Snow disaster, a type of meteorological or cryospheric disaster is among the growing major natural disasters especially with increasing uncertainties and fluctuations under accelerating global warming (Qin 2015; Wei et al. 2017). In pastoral areas of Central Asia and East Asia, snow disaster often happened in winter and spring, especially when combined with other ecological and/or socioeconomic stressors, can have disastrous impact on the livelihoods of local herders (Fernandez-Gimenez et al. 2012; Li et al. 2018). China has the most abundant grassland and livestock resource in the world, in which the TP’s animal husbandry is a dominant and traditional source of livelihood and income and it has a higher proportion in the economic structure (Dong and Sherman 2015). The average elevation in the Qinghai-Tibetan Plateau (QTP) is more than 4000 m and annual mean temperature is below 0 °C in most areas, thus it forms a typical plateau subterranean zone and plateau cold zone climate type. This climate background breeds plateau tundra, alpine meadow and alpine grassland-based vegetation type. Pasture grass is mainly composed of Kobresia Kobresia plant, mainly including kobresiapygmaea, K. humilis, K. capillifolia and pasture grass is generally short and small. When snow cover is more than 3 cm and maintains 4–6 days or more in winter and spring, the livestock foraging is extremely difficult (Zhao 2009). With accelerating climatic changes, more and more evidences have demonstrated that the frequency and damage of the SD have increased gradually over the QTP in the past decades (Wang et al. 2014; Qin 2015).
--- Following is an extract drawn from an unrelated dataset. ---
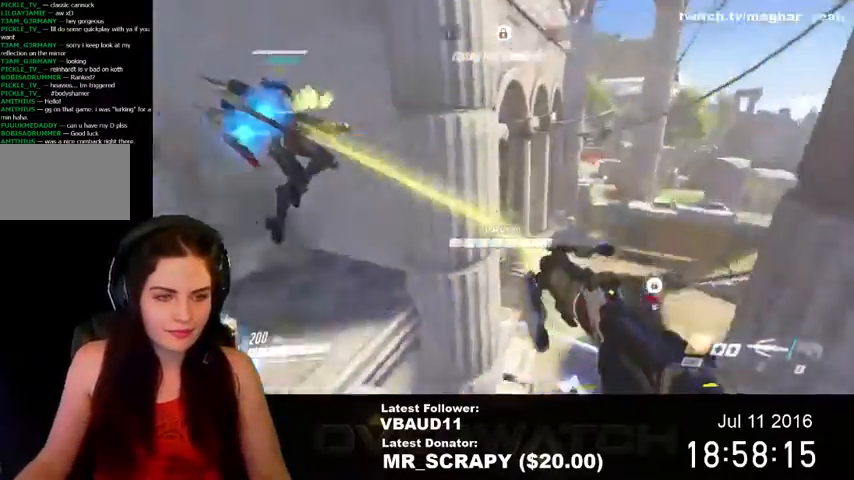
{"keys": ["a", "shift", "space", "w"], "mouse": ["left"], "events": [[100, "shift", "down"], [167, "space", "down"]]}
Currently, the research of global change risk has begun to develop toward the direction of integrated interdisciplinary research among natural, social science and policy-driven, which aims to provide important information and specific proposals by reducing risk, enhancing adaptability, implementing adaptation strategies for different interest groups and policy makers (Turner et al. 2003; Fussel and Klein 2006; Ziad and Amjad 2009; Martens et al. 2009). Similarly, the occurrence of the SD is due to both natural and social factors and by their interactions. Natural system risks involve snowfall event, snow depth, snow cover day, low temperature, pasture grass type and height, NDVI, while social system risks include composition or structure of livestock herds, balance status between grass and livestock, forage stock, SD insurance, livestock health status, disaster prevention and mitigation level, regional economic development level. Integrated risk assessment of the SD means a prediction of the likelihood of snow cover event and its disaster loss to disaster bearing areas. The SD risks not only include the hazard of snowfall event and grass yield but also involve relational vulnerability and adaptability of exposed elements. However, the previous study mainly took snow depth, snow duration, and low temperature days as an assessment criterion of integrated risk of the SD or replaced the integrated risk with a disaster loss. Although several past studies have analysed social vulnerability of herder communities to climate variability and change (Fu et al. 2012; Wang et al. 2014), less researches considered or analysed synthetically and quantificationally exposure, vulnerability degree of exposed elements, and adaptability in risk assessment process of the SD. At present, a methodology system on integrated risk assessment of the SD and risk zoning and management has not yet formed.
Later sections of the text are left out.